We glossed over an important detail in the above derivation. Unlike a projection operation, an unprojection is ambiguous: given some camera-coordinate-system point \(\vec p\) that projects to a pixel \(\vec q\), we have \(\vec q = \mathrm{project}\left(k \vec v\right)\) for all \(k\). So an unprojection gives you a direction, but no range. The direct implication of this is that we can't ask for an "uncertainty at pixel coordinate \(\vec q\)". Rather we must ask about "uncertainty at pixel coordinate \(\vec q\) looking \(x\) meters out".

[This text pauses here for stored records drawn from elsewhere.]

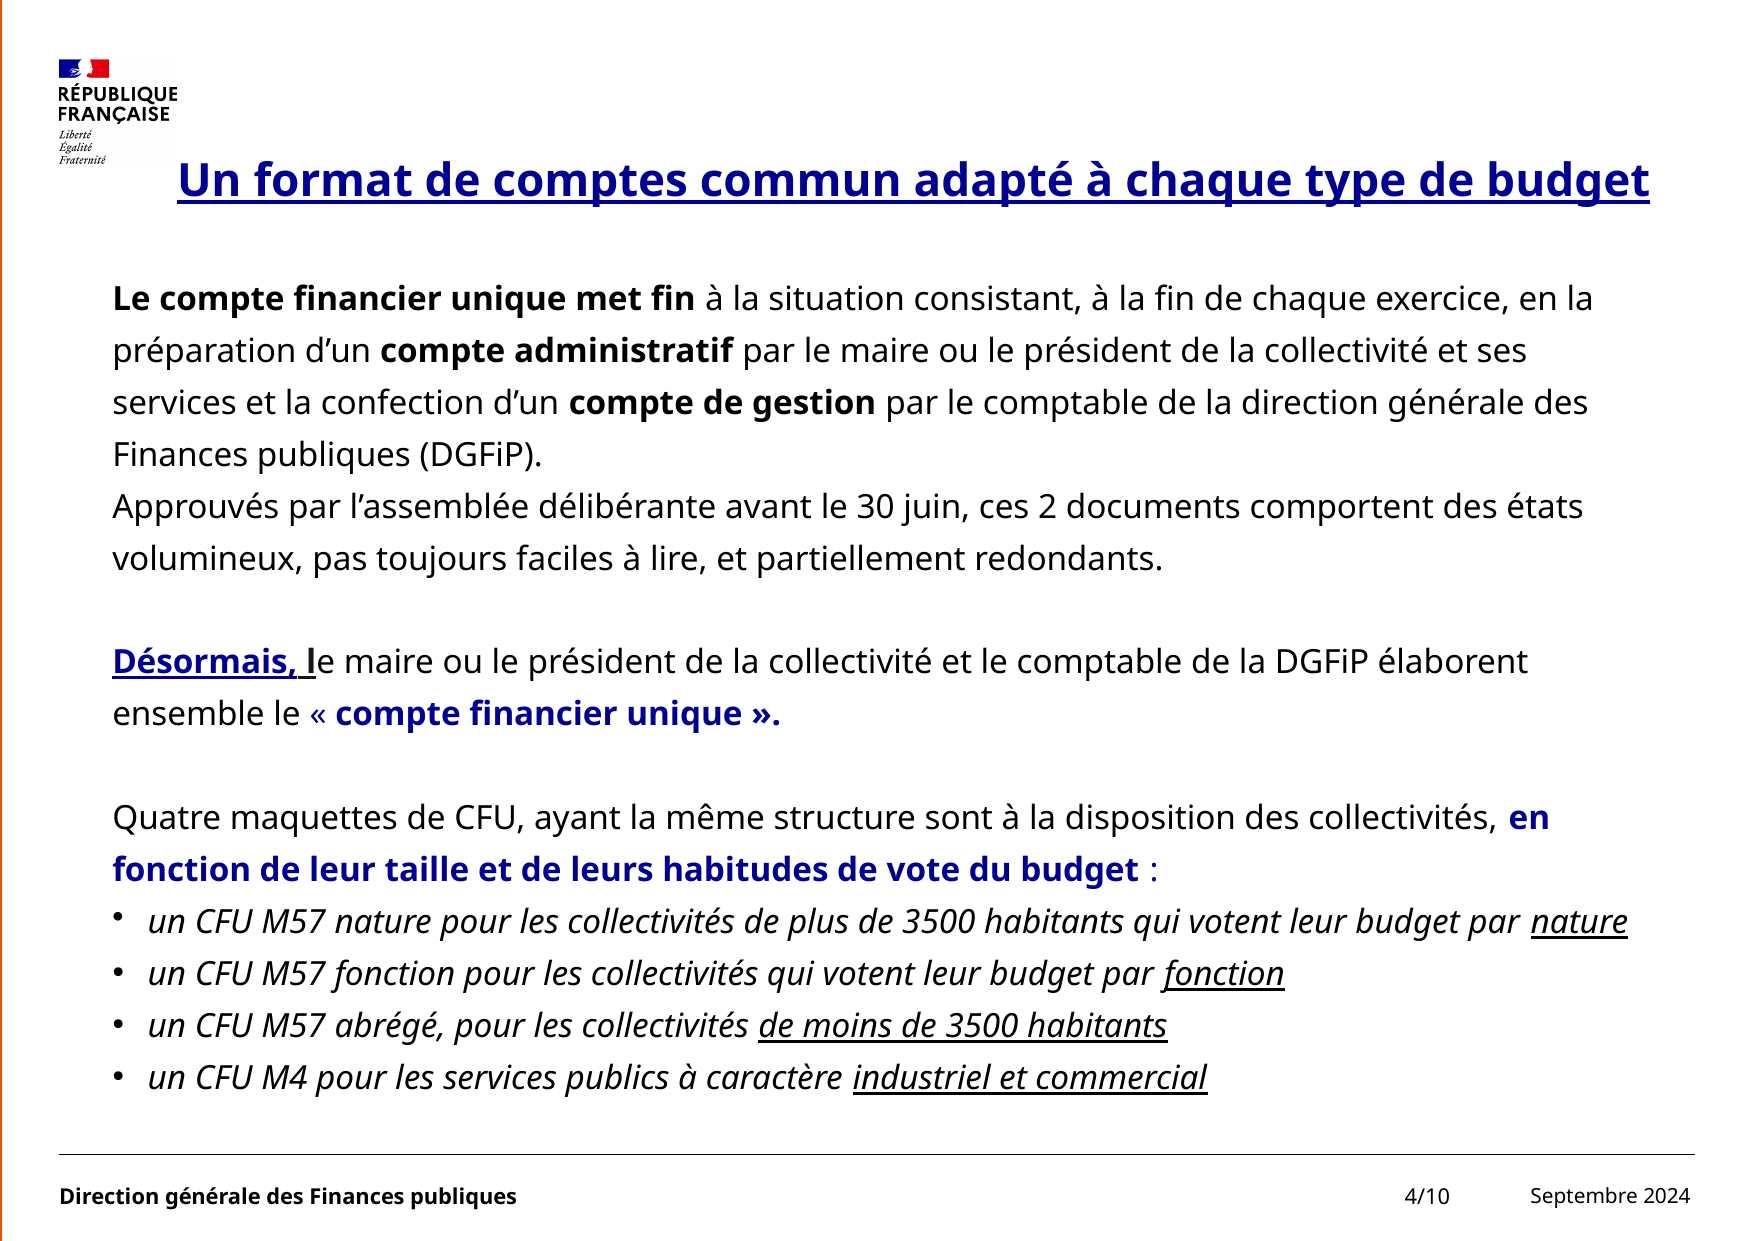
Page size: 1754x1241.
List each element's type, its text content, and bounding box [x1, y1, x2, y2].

text_box Un format de comptes commun adapté à chaque type de budget [177, 147, 1654, 218]
text_box Le compte financier unique met fin à la situation consistant, à la fin de chaque exercice, en la préparation d’un compte administratif par le maire ou le président de la collectivité et ses services et la confection d’un compte de gestion par le comptable de la direction générale des Finances publiques (DGFiP). Approuvés par l’assemblée délibérante avant le 30 juin, ces 2 documents comportent des états volumineux, pas toujours faciles à lire, et partiellement redondants. Désormais, le maire ou le président de la collectivité et le comptable de la DGFiP élaborent ensemble le « compte financier unique ». Quatre maquettes de CFU, ayant la même structure sont à la disposition des collectivités, en fonction de leur taille et de leurs habitudes de vote du budget : un CFU M57 nature pour les collectivités de plus de 3500 habitants qui votent leur budget par nature un CFU M57 fonction pour les collectivités qui votent leur budget par fonction un CFU M57 abrégé, pour les collectivités de moins de 3500 habitants un CFU M4 pour les services publics à caractère industriel et commercial [97, 260, 1654, 1123]
picture [59, 59, 178, 164]
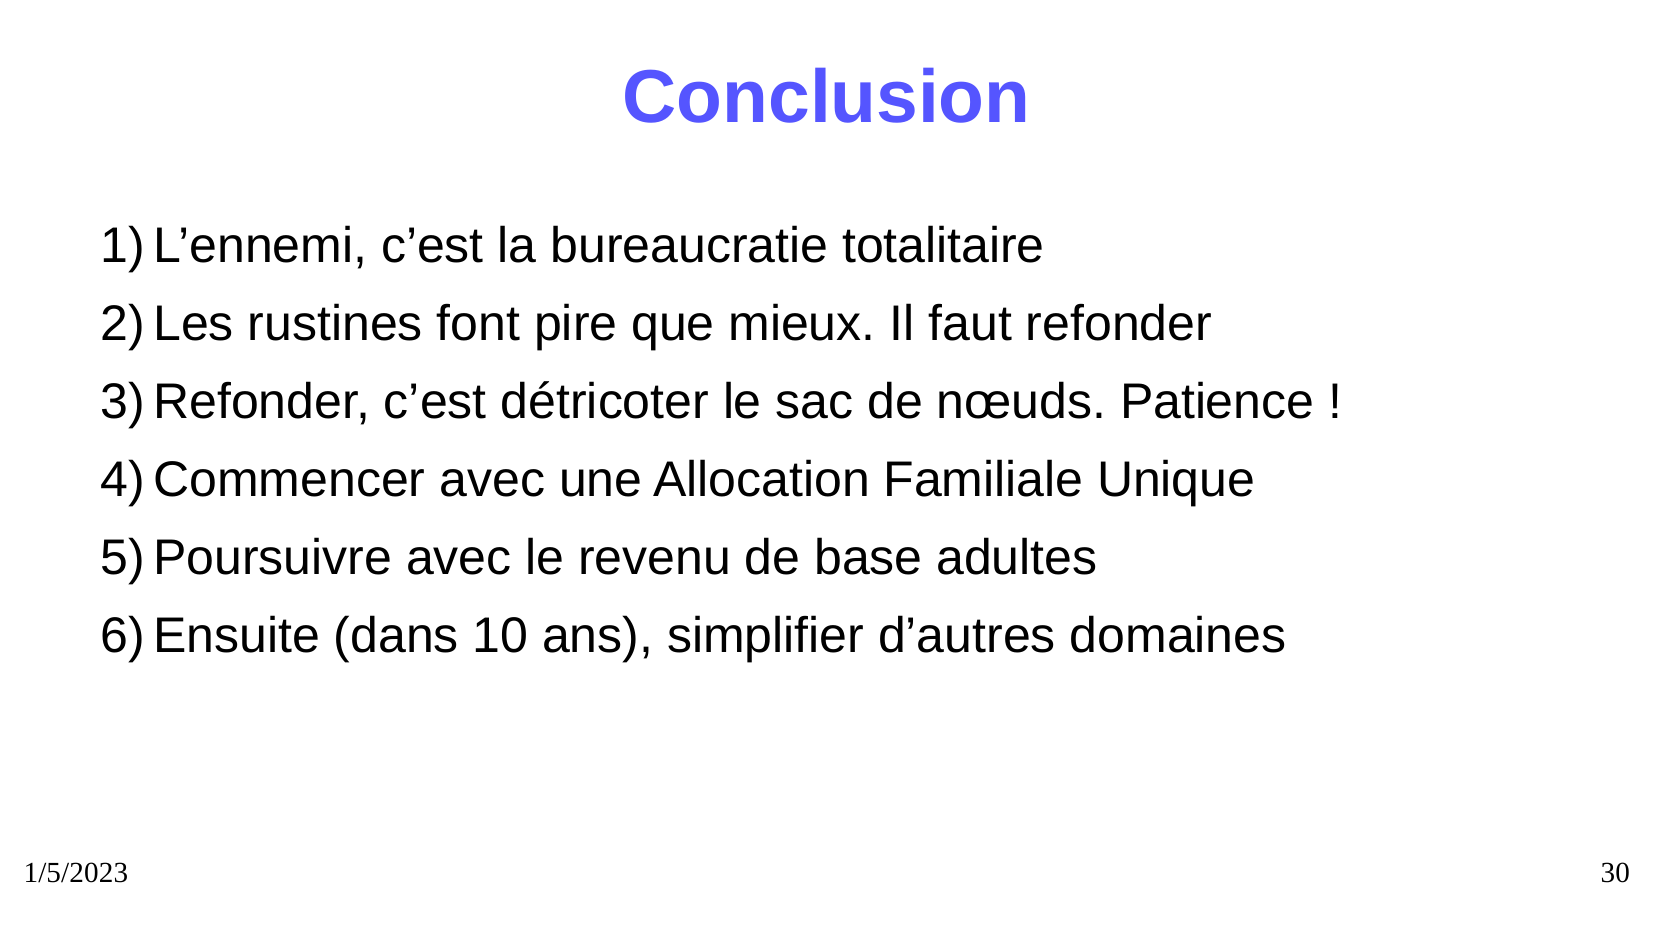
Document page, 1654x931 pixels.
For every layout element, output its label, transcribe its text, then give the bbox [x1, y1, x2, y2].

title Conclusion [82, 37, 1571, 156]
list L’ennemi, c’est la bureaucratie totalitaire Les rustines font pire que mieux. Il faut refonder Refonder, c’est détricoter le sac de nœuds. Patience ! Commencer avec une Allocation Familiale Unique Poursuivre avec le revenu de base adultes Ensuite (dans 10 ans), simplifier d’autres domaines [82, 217, 1571, 758]
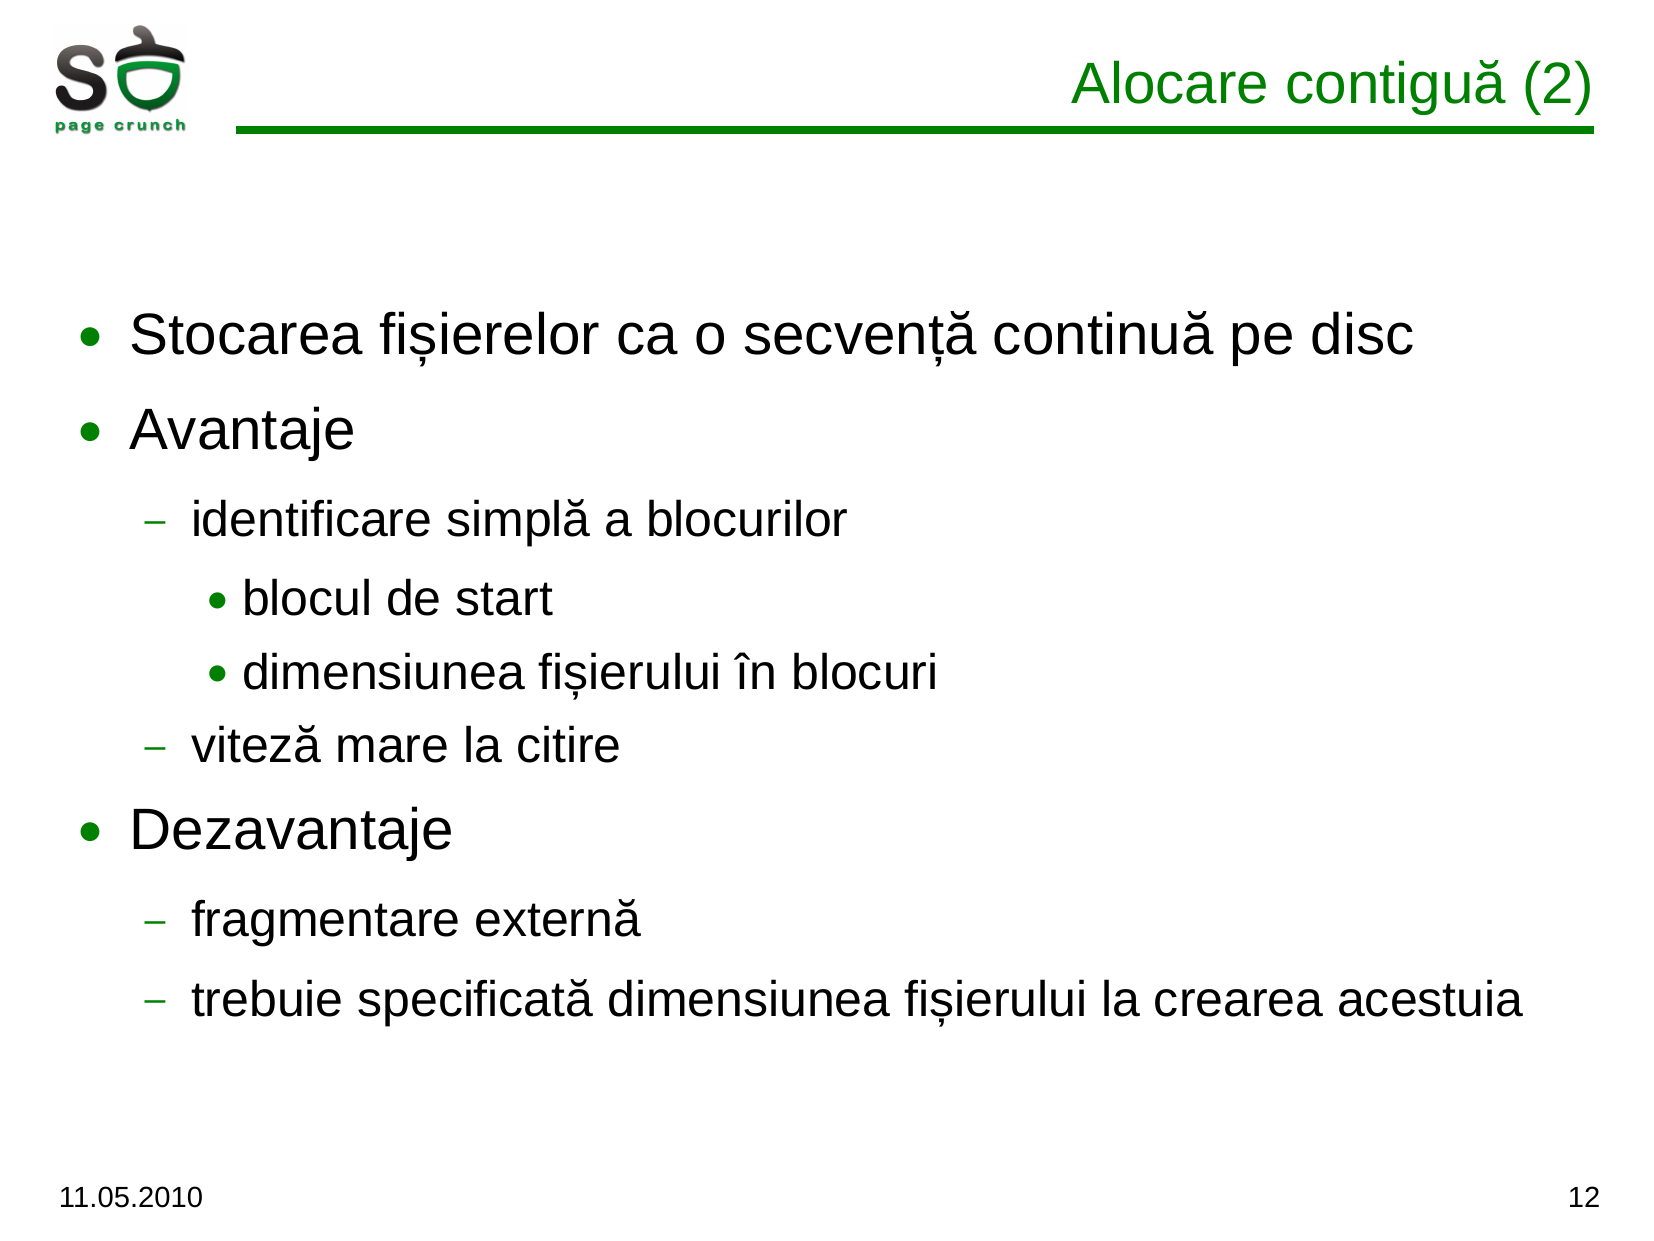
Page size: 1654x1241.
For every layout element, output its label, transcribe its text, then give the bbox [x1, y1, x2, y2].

And a surprising consequence of that is that while projection is invariant to scaling (\(k \vec v\) projects to the same \(\vec q\) for any \(k\)), the uncertainty of projection is not invariant to this scaling:

projection-scale-invariance.svg

Let's look at the projection uncertainty at the center of the imager at different ranges for an arbitrary model:

mrcal-show-projection-uncertainty \
  --vs-distance-at center         \
  --set 'yrange [0:0.1]'          \
  opencv8.cameramodel

uncertainty-vs-distance-at-center.svg

So the uncertainty grows without bound as we approach the camera. As we move away, there's a sweet spot where we have maximum confidence. And as we move further out still, we approach some uncertainty asymptote at infinity. Qualitatively this is the figure I see 100% of the time, with the position of the minimum and of the asymptote varying.

As we approach the camera, the uncertainty is unbounded because we're looking at the projection of a fixed point into a camera whose position is uncertain. As we get closer to the origin, the noise in the camera position dominates the projection, and the uncertainty shoots to infinity.

The "sweet spot" where the uncertainty is lowest sits at the range where we observed the chessboards.

The uncertainty we asymptotically approach at infinity is set by the specifics of the chessboard dance.

See the tour of mrcal for a simulation validating this approach of quantifying uncertainty and for some empirical results.